Edit according to comment: The command i tried was

awk_command = """awk -v OFS="\t" '{printf "chr%s\t%s\t%s\n", $1, $2-1, $2}' file1.txt > file2.txt"""
command_execute = Popen(shlex.split(awk_command))

However i get the following error upon executing this

KeyError: 'printf "chr%s\t%s\t%s\n", $1, $2-1, $2'

googling the error suggests this happens when a value is requested for an undefined key but i do not understand its context here

回答1:

  1. The simplest method, especially if you wish to keep the output redirection stuff, is to use subprocess with shell=True - then you only need to escape Python special characters. The line, as a whole, will be interpreted by the default shell.

    • WARNING: do not use this with untrusted input without sanitizing it first!
  2. Alternatively, you can replace the command line with an argv-type sequence and feed that to subprocess instead. Then, you need to provide stuff as the program would see it:

    • remove all the shell-level escaping
    • remove the output redirection stuff and do the redirection yourself instead

Regarding the specific problems:

  • you didn't escape Python special characters in the string so \t and \n became the literal tab and newline (try to print awk_command)
  • using shlex.split is nothing different from shell=True - with an added unreliability since it cannot guarantee if would parse the string the same way your shell would in every case (not to mention the lack of transmutations the shell makes).
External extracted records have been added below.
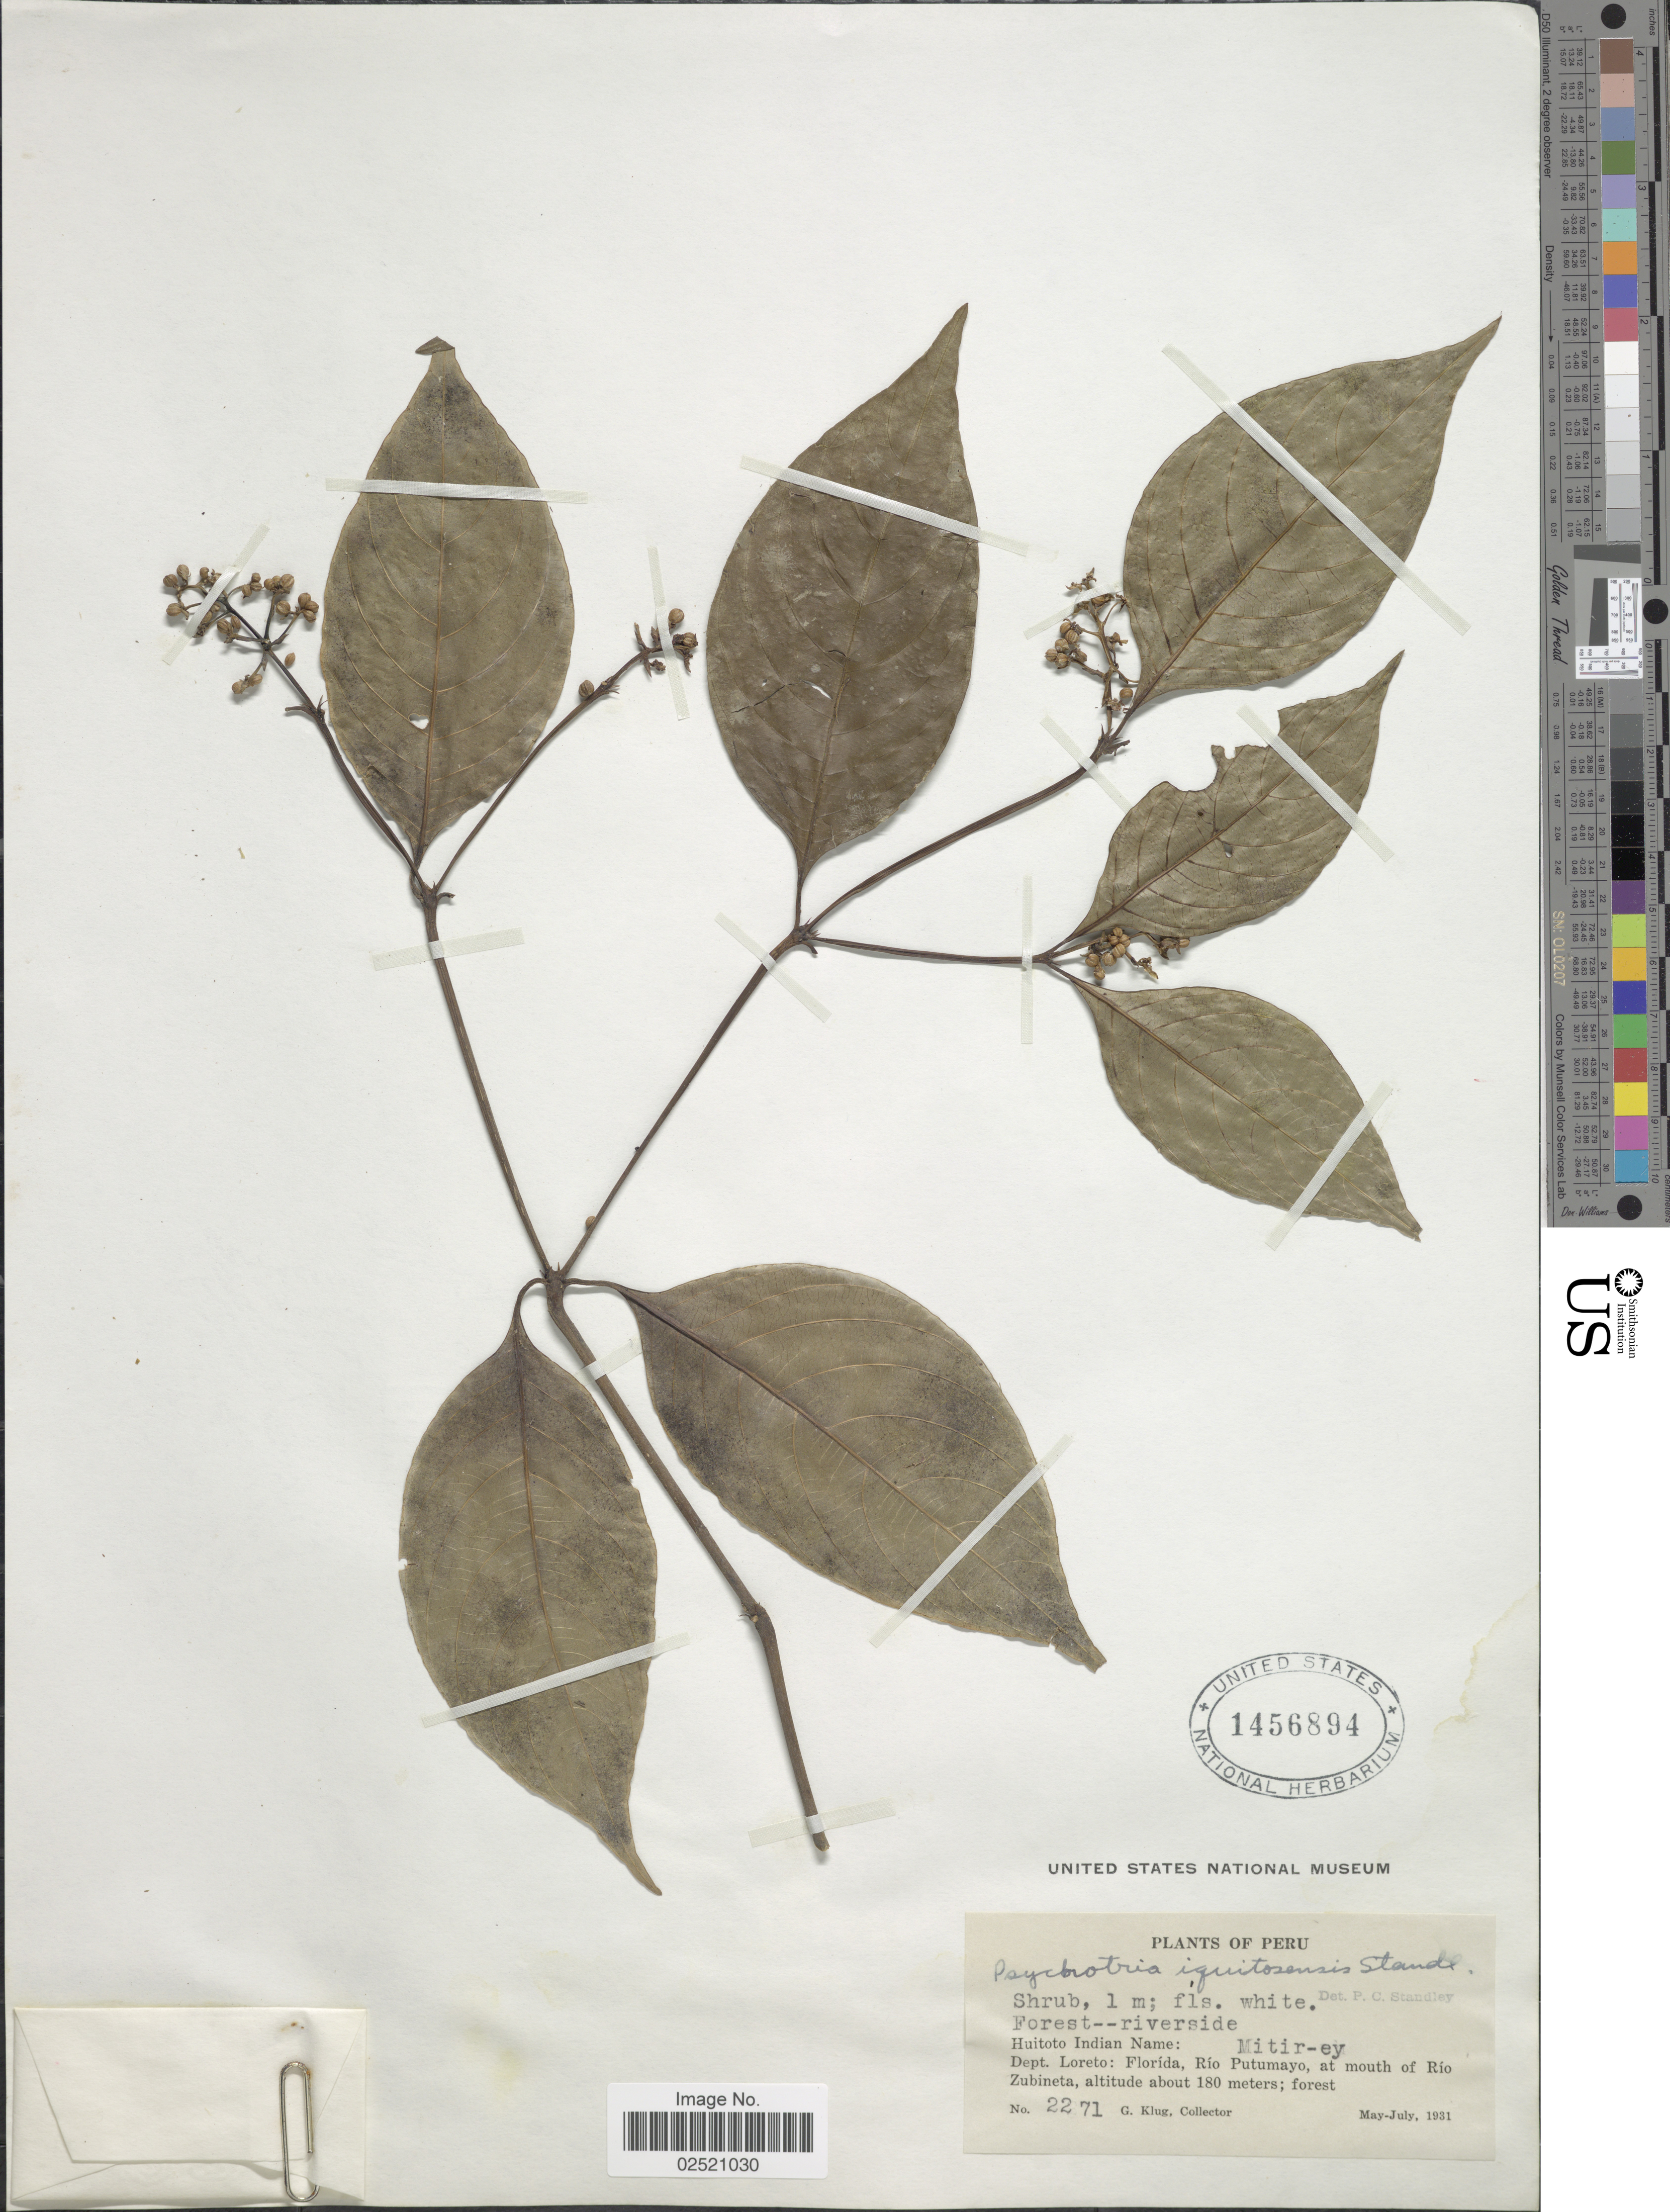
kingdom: Plantae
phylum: Tracheophyta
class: Magnoliopsida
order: Gentianales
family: Rubiaceae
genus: Psychotria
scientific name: Psychotria brachybotrya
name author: Müll. Arg.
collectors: G. Klug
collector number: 2271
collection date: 1931-05/1931-07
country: Peru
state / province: Loreto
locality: Forest riverside, Florida, Rio Putumayo, at mouth of Rio Zubineta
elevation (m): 180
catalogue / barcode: US 1456894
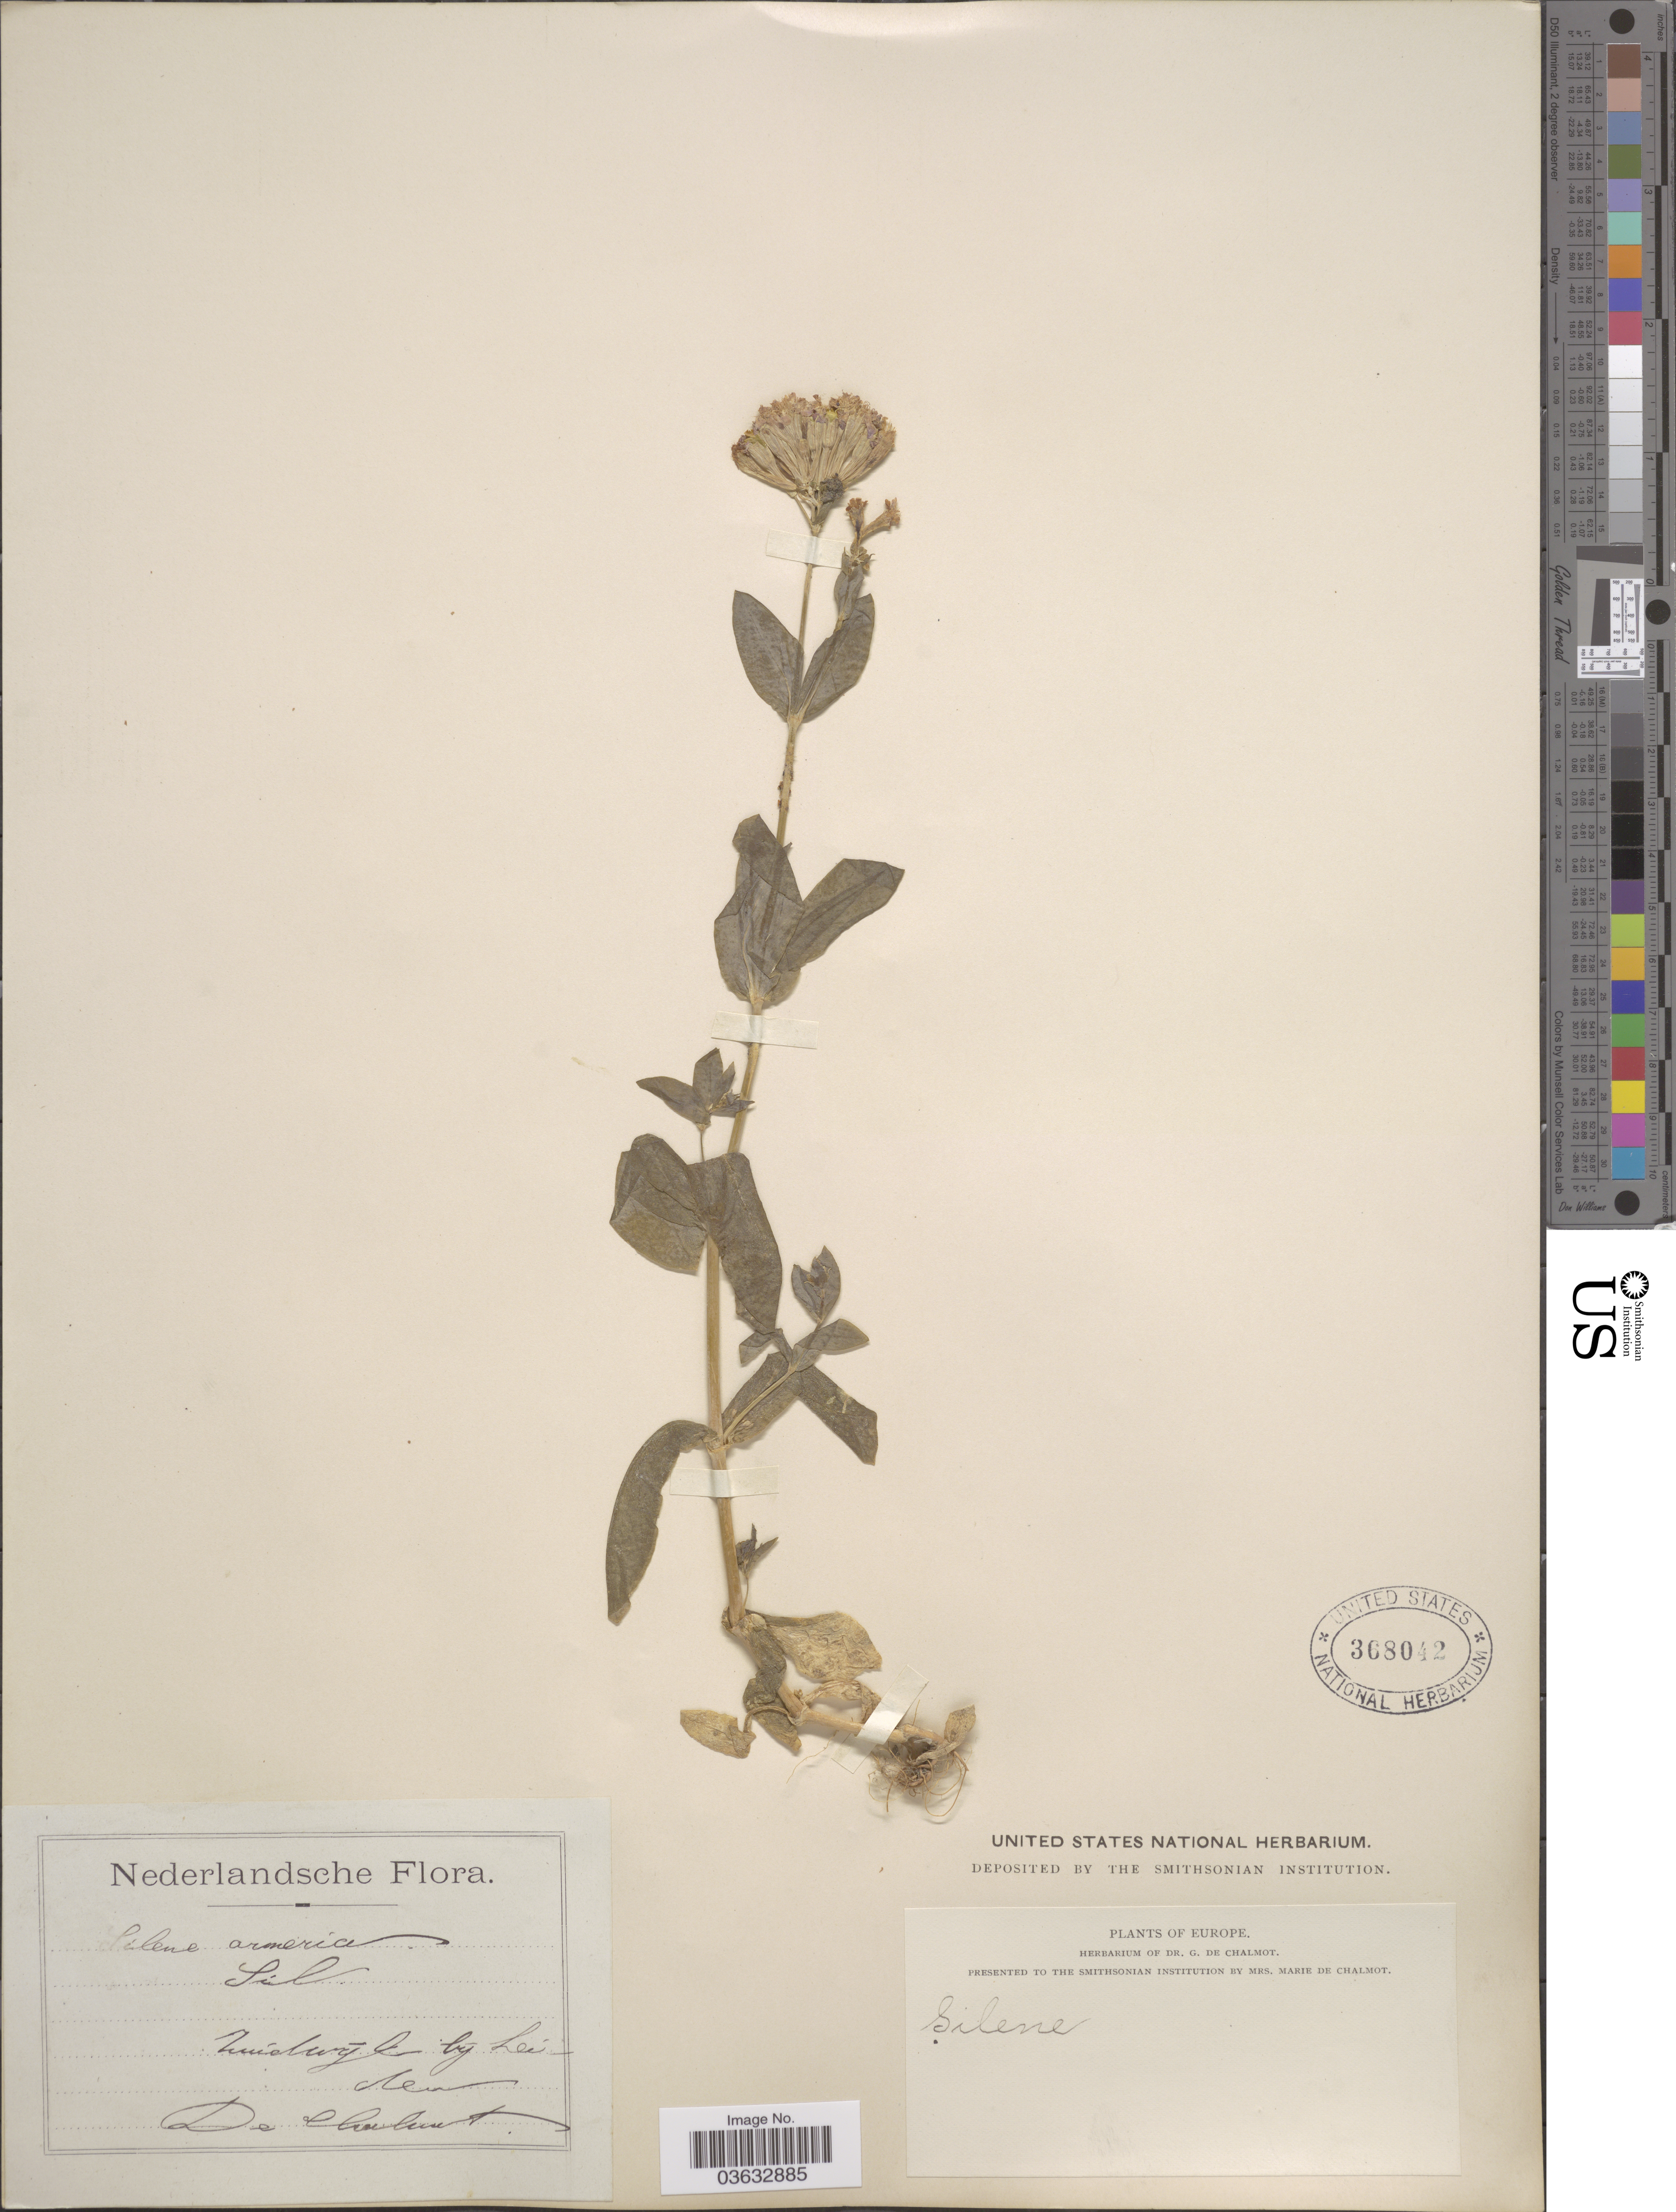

    • Specifically, it doesn't know or care about the special meaning of the redirection part:

      >>> awk_command = """awk -v OFS="\\t" '{printf "chr%s\\t%s\\t%s\\n", $1, $2- 1, $2}' file1.txt > file2.txt"""
      >>> shlex.split(awk_command)
      ['awk','-v','OFS=\\t','{printf "chr%s\\t%s\\t%s\\n", $1, $2-1, $2}','file1.txt','>','file2.txt']
      

So, if you wish to use shell=False, do construct the argument list yourself.



回答2:

> is the shell redirection operator. To implement it in Python, use stdout parameter:

#!/usr/bin/env python
import shlex
import subprocess

cmd = r"""awk -v OFS="\t" '{printf "chr%s\t%s\t%s\n", $1, $2-1, $2}'"""
with open('file2.txt', 'wb', 0) as output_file:
    subprocess.check_call(shlex.split(cmd) + ["file1.txt"], stdout=output_file)

To avoid starting a separate process, you could implement this particular awk command in pure Python.